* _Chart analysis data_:
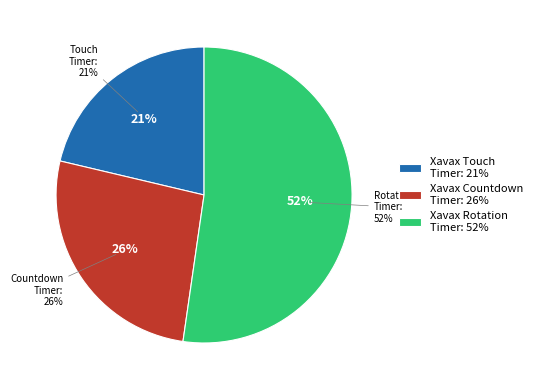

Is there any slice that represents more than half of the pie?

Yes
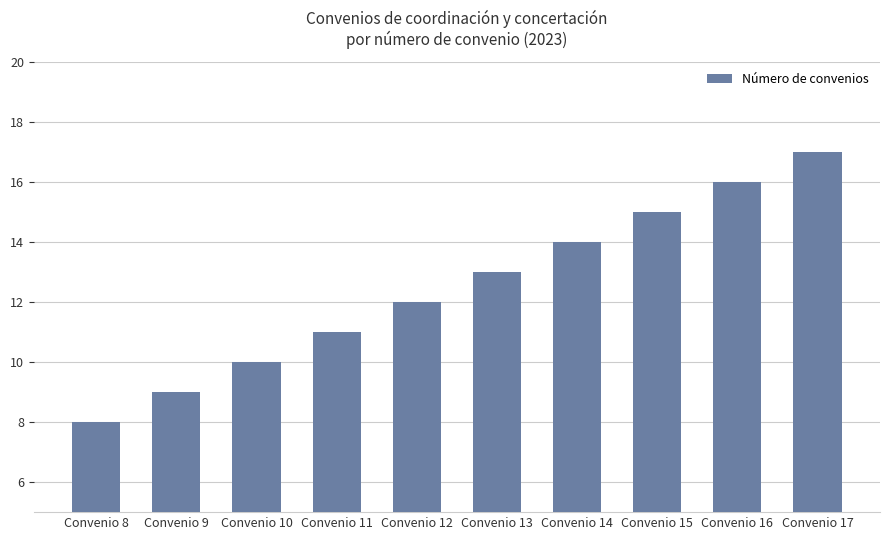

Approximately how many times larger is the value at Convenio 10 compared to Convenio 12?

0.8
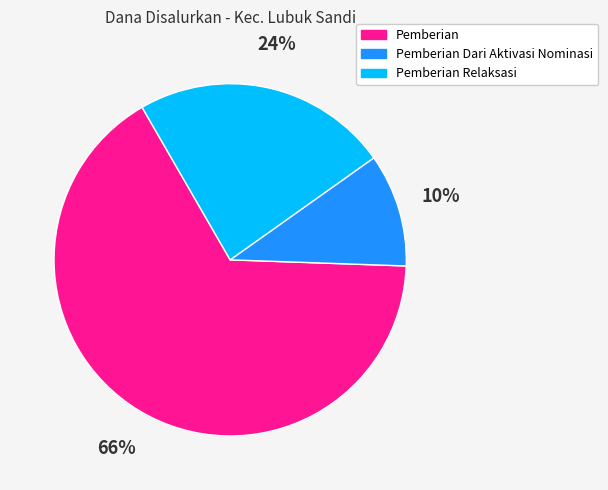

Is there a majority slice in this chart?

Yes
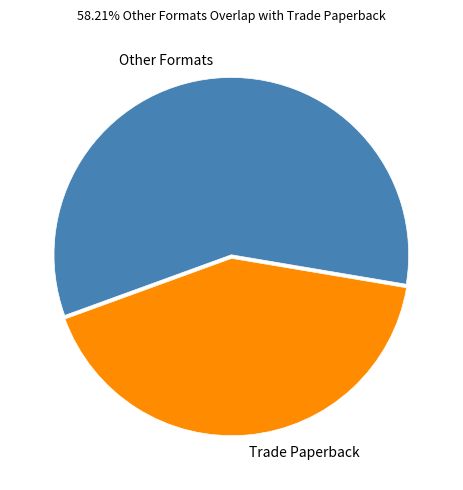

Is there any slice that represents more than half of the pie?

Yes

---

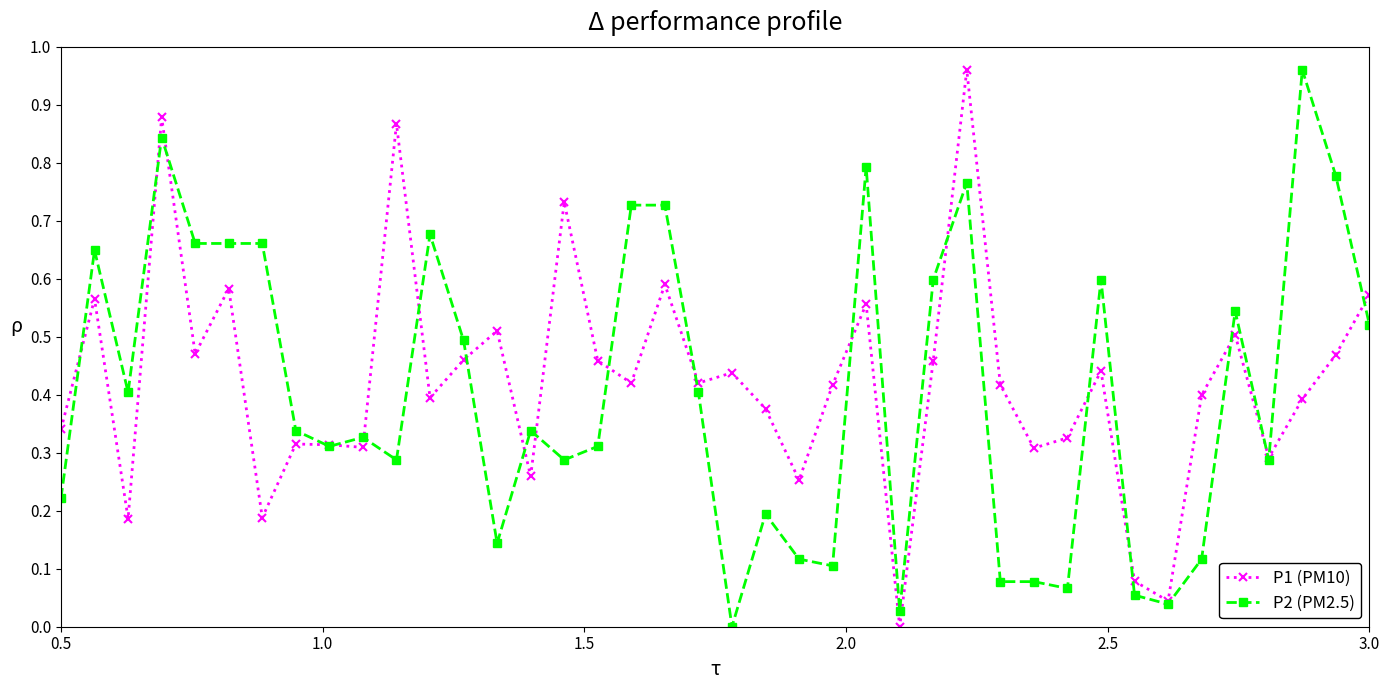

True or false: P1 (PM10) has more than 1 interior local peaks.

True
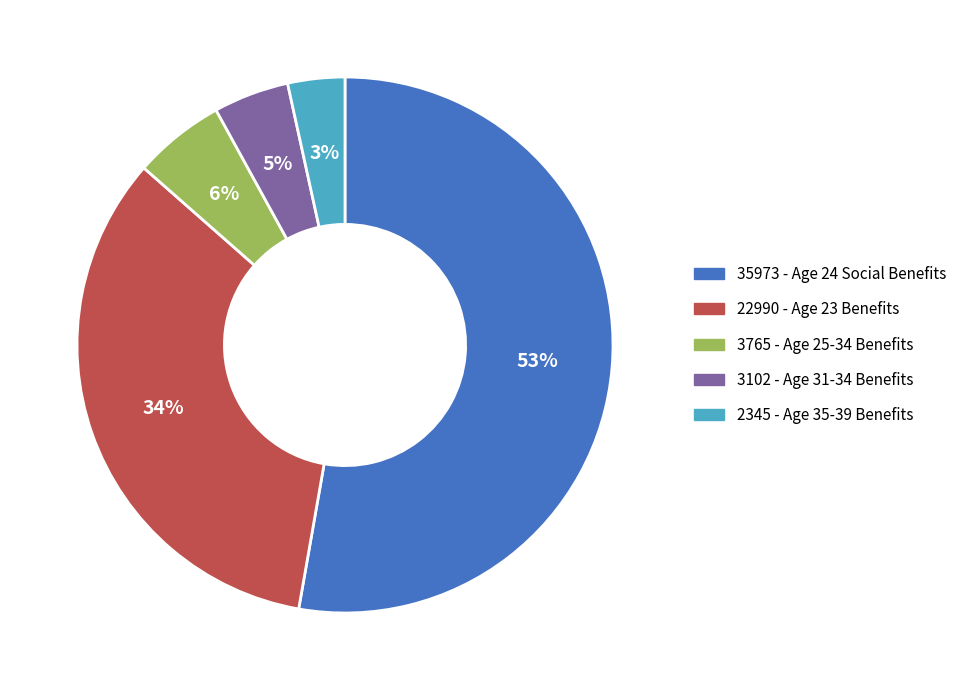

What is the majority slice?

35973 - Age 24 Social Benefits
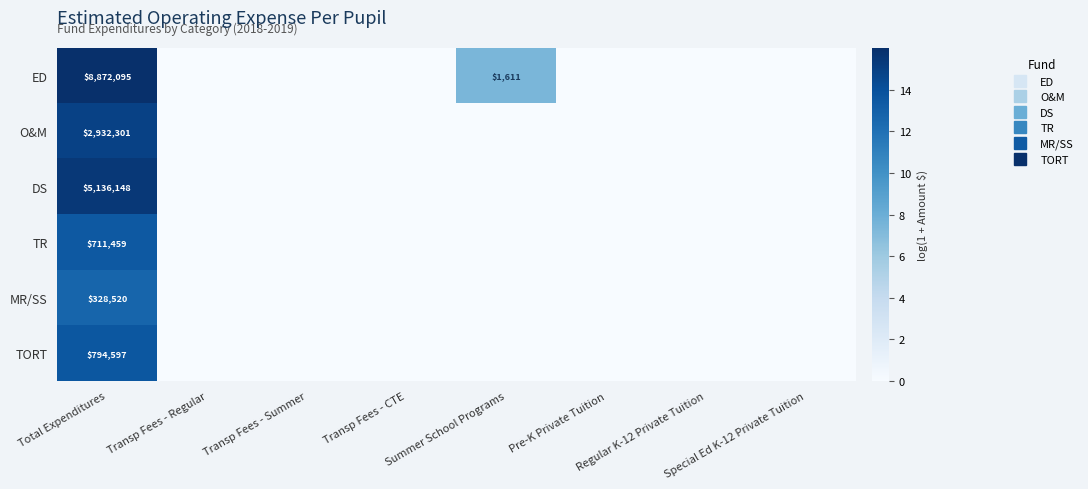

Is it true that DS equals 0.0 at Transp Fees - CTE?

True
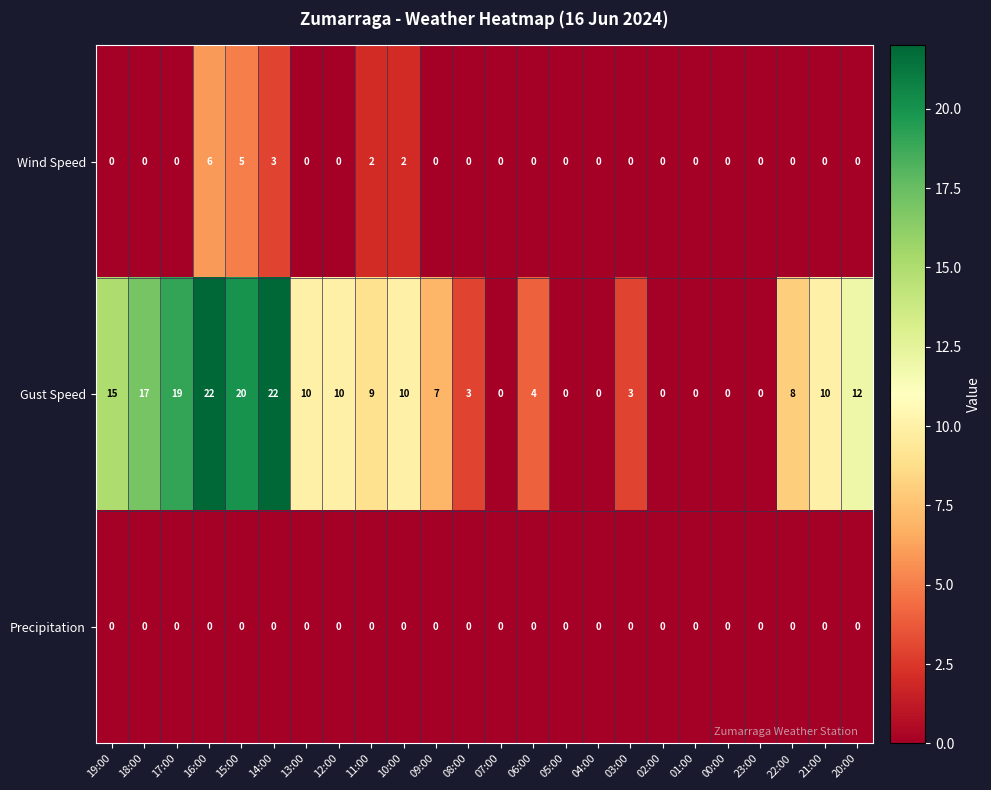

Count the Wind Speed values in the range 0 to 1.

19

...

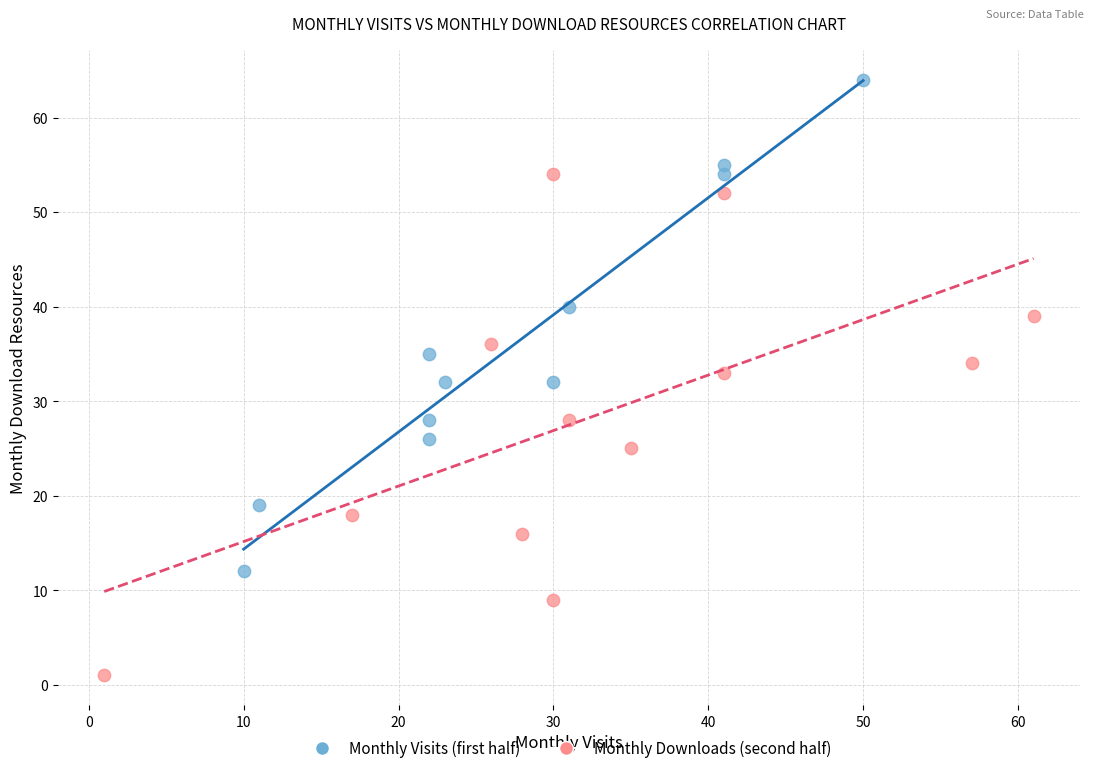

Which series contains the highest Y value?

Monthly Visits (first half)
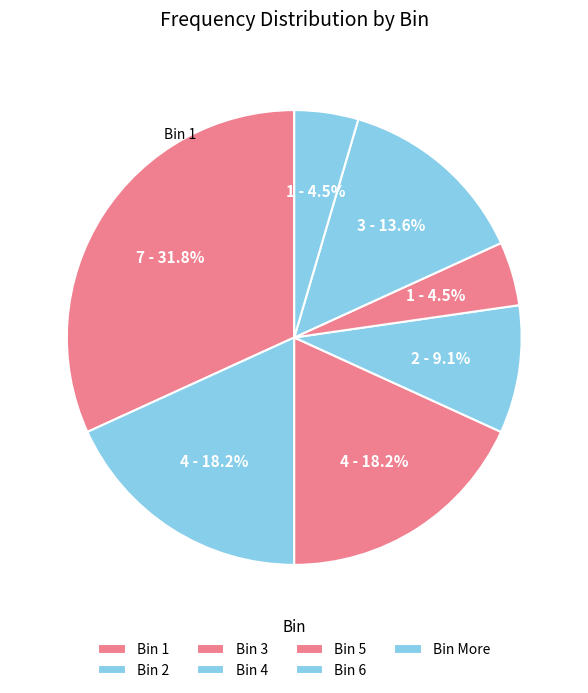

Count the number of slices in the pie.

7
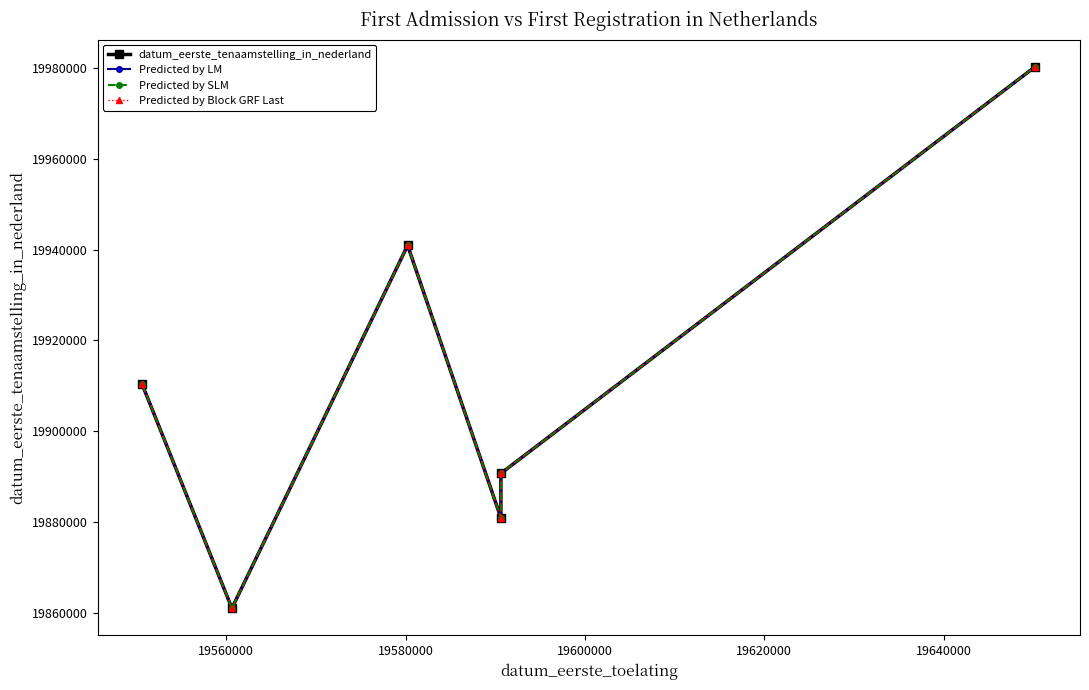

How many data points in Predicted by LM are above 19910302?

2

* _DIRECTIONS_: Starting at the line containing "What is the majority slice?" and ending at the line containing "Count the Wind", change "majority slice" to "largest slice", keeping everything else the same. Give only those lines, and leave out the pictures.

* _RESULT OF THE EXERCISE_:
What is the largest slice?

35973 - Age 24 Social Benefits

Is it true that DS equals 0.0 at Transp Fees - CTE?

True

Count the Wind Speed values in the range 0 to 1.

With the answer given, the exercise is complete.